COVID-19、うちで踊ろう、ネットとプライバシー…粉川哲夫×TVOD“2020年”を考える(1~6月)

2020.12.30

支配と管理とインターネット

パンス 権力に抵抗していない表現はダメと断じてしまうのも古典的な評価かなと思いますが、たしかに現状、アーティストは情報技術の枠内に収まっていますね。一方で、COVID-19の特徴と成し遂げた状況に着目すると、あたかもウイルスがコンセプチュアルな活動をしているように錯覚してしまいます。
グローバルな移動を制限したり、東アジアとヨーロッパでは被害に差があったり。もはやいろいろと陰謀論を唱えたくなる気持ちもわからなくもないです。無症状者によって広がるというのも、これまで感染症を描いた物語の中であまり予測し切れなかったのではないでしょうか。『コンテイジョン』という映画はよく似ていると話題になっていましたが。

『コンテイジョン』キャスト陣からの新型コロナウイルス感染拡大防止メッセージ

プシク 権力はもう「安倍」でも「菅」でも「トランプ」でもないですね。支配や管理が、上からの暴力や統制ではできなくなったからでもありますが、国境から身体の「内外」の境をシームレスに横断する技術が当然のものとなり、「自主独立」なんて言っていられなくなったからです。商売もコピーライトなんかを盾に取れなくなり、オープンソースを意識せざるを得なくなった。そしてそのオープンソースメディアから「反権力」も「権力」も「極~」も出てくる。
が、そのメディア自体が「権力」じゃないかとは疑わない。ツイッターを「拠点」としたトランプのこの4年間の《盛・衰》は、国家が「権力」でもあり、また「反権力」でもあり、そして「親族会社」であり、形の上では「直接民主主義」で政治が動いていることを教えましたが、ポストコロナの問題は、所属事務所なんかない、国家からも浮かされている「孤人」(「プレカリアート」なんかじゃ括れない)ではないですかね?

パンス トランプはツイッターを活用しまくっていましたね。インターネットは接続さえできれば誰でも自由な発信ができるということで直接民主主義的でしたが、そんな環境の末にまた権威主義が猛威を振るってしまうのを見せつけられた数年でした。
確かに、権力も反権力もネットの中で盛り上がっていて、とにかくアテンションを引くことが重視される状態になっており、今年は若干疲れが出てきてしまいました。コロナによってオンラインでつながっているのがより常態化していて、むしろ今は孤独でいることのほうが貴重な状態なのかもしれない……なんて考えるようになりました。

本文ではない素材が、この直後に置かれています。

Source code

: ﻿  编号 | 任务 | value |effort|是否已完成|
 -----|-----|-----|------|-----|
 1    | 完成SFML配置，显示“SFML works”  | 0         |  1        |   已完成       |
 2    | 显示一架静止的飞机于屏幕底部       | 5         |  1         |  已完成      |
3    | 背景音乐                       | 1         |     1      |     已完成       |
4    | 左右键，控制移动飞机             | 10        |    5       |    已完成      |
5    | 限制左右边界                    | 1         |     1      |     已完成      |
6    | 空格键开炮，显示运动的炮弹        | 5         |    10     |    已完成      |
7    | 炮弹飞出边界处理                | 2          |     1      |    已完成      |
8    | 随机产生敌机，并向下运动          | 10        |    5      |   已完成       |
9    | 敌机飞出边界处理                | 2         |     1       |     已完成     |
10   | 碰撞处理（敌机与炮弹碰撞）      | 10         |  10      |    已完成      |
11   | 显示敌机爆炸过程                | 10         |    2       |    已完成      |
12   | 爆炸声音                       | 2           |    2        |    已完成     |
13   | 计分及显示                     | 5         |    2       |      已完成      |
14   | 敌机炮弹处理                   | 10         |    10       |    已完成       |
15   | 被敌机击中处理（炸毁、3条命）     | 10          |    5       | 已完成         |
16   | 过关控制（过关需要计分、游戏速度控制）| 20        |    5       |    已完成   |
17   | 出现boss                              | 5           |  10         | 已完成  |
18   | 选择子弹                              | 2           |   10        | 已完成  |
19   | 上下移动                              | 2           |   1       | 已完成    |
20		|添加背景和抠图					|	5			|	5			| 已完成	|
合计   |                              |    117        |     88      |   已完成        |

そして、実は膨大にいるであろう、(自分が観測している)ネットの外の人々の存在が気になります。

プシク ネットのトータルな「検閲」が定着したのもこの年です。前から、規制はあるし、アカウントのブロックや削除はやられていましたが、放送や新聞に比べれば、「表現の自由」と「自己責任」的な「放任」をタテマエとし、露骨な規制は目立ちませんでした。そうでなくなったのは、「プライバシー保護」とかのために2018年から施行された「GDPR(一般データ保護規則)」の影響もありますが、実際には、監視技術とその実施がそれだけ全般化し、重層化したことでもあります。
ネットの表現は、みんなチェックされているのです。スノーデンが暴いた組織的監視だけでなく、ユーザーによる相互監視の深化です。もう私たちは、素っ裸なんですよ。「プライバシー」なんて思い込みに過ぎなくなりました。言いたい放題をツイートしつづけたトランプが「裸の王様」で終わるのは、この年にふさわしいことかもしれません。